Vision and Concept

So you have your domain name, ISP and hosting site.  You have some photos, a newsletter or two and you’re ready to go.  Let’s put up a website!

Hold on.  There is a critical piece that needs to be done before the website can go up.  In some ways this is the most important part, and it can only be done by you.  Before one page or image is created and put up, you need to decide what you want to present on your site.  This is going to take a little time, but believe me, it will make all the difference in how your site is received and how traffic comes to it.

Ten years ago, having something-anything for a website was probably sufficient.  However with the explosion of Internet usage and the shift in how people find information, that theory no longer holds true.  It is no longer about having a site, it is about the content.  A thrown together site will get you nothing but disappointment.  A little planning ahead of time will reap much greater rewards.

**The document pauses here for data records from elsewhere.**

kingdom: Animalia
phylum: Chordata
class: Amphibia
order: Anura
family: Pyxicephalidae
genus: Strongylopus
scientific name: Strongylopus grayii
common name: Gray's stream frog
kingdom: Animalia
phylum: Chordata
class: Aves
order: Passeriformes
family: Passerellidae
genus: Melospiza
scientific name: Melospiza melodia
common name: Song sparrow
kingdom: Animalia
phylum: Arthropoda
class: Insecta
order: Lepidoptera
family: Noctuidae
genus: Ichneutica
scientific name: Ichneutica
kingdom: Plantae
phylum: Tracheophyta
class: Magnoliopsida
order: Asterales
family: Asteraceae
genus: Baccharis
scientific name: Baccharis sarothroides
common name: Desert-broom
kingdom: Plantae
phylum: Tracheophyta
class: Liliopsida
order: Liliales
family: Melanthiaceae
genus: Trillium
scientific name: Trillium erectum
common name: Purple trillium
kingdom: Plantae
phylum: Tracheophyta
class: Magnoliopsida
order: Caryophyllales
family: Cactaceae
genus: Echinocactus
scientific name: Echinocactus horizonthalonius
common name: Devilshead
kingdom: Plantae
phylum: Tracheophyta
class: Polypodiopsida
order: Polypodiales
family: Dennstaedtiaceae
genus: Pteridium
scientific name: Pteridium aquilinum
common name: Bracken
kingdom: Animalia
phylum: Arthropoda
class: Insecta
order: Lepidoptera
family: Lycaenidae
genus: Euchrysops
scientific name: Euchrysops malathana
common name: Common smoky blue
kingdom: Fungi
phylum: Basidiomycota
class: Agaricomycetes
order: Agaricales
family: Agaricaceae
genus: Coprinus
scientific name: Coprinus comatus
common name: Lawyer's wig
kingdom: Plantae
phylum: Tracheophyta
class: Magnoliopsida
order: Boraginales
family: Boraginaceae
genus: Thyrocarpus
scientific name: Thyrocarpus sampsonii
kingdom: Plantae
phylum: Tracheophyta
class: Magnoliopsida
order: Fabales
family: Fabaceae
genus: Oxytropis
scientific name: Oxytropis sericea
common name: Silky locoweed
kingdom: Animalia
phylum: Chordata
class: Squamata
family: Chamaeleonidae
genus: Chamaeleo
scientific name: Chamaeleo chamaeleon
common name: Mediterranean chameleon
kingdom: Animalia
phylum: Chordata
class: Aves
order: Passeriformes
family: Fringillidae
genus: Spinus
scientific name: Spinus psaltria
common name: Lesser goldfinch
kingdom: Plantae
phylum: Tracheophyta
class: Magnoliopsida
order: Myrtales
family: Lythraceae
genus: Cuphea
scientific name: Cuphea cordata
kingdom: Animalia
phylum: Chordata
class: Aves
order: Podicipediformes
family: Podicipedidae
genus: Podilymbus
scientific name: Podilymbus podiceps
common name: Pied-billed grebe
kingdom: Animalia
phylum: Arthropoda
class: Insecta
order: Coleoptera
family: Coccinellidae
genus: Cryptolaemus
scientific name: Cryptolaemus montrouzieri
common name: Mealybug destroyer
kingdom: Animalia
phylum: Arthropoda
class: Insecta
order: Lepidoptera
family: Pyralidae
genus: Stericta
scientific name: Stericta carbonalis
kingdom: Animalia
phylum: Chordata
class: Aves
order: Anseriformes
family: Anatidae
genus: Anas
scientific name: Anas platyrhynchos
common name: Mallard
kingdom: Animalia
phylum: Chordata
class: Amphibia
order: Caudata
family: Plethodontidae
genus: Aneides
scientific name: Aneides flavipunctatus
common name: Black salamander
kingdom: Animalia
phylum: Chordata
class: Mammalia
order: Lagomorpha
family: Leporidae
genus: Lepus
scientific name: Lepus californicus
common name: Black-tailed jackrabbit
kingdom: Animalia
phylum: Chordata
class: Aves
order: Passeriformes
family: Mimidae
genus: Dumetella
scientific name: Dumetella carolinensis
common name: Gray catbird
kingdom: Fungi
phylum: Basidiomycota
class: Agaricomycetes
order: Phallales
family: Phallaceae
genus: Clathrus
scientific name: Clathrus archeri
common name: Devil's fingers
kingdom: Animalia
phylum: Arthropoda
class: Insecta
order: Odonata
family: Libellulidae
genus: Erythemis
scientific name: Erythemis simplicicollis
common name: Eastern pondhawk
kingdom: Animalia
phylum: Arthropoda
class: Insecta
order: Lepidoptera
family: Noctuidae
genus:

Your website is the digital front door to your church.  When people come to your church, what do you want them to know about you?  The word ‘authenticity’ is thrown around a lot these days.  People are looking for authenticity in those things in which they want to be involved.  People under 35 particularly have a built-in “BS meter” and can spot imitative and untrustworthy information a mile away.  So when you start thinking about content, what do you want to put up that is sincere and honest about your church?  You can put your mission statement on the front, but if you do, are you really living it?  You can list programs, but are they active?  If you put photos on your site, use real members of your church community (with their permission, of course!) and not stock photos of people who aren’t even members.  You can put up a photo of your church on the homepage, but if it takes up an inordinate amount of space, what are you telling people about your community?  Community isn’t a building.

Your homepage should be like the front page of the newspaper above the fold.  This is the stuff you want people to know about your church.  It needs to be current, kept up and relevant.  Visually stunning is certainly nice, but people will come back to the site if they are interested in the content.  Your site may be very nice and effective, but is it presenting the values and visions that have been established for your congregation?  The goal is to attract, engage and retain people when they come to your site.

As a starter, your website has three potential audiences:

  • Current members of your church
  • Seekers/visitors who are looking for a potential church home
  • People who are looking for resource information

You don’t necessarily have to address all three audiences, but this is a jumping off point to what you want on your site.  When you look at design and content, how does it relate to these three audiences?

Once you have your design and vision in place, have others look at it.  Heidi Campbell in her article, “Approaches to Religious Research in Computer-mediated Communication,” refers to these as “critical friends”.  They can be the ones to make sure you are conveying the message you want and can point out areas for improvement.  They also help to validate that the vision and content are in line with what you are going to convey.

One last thing.  Web sites can no longer be a “checklist item” for churches.  Just as you keep your building and grounds tidy and fresh, you need to do the same with your web presence.  Unless leaders of congregations take their Web sites seriously by putting time and resources into them, these sites will languish and become the work of one person, or a very small number of people, who may or may not share the same vision.  Or worse, they become stagnant and useless.

Take heart, however.  Once you have your vision and concept in place, the actual implementation is easy to create and maintain.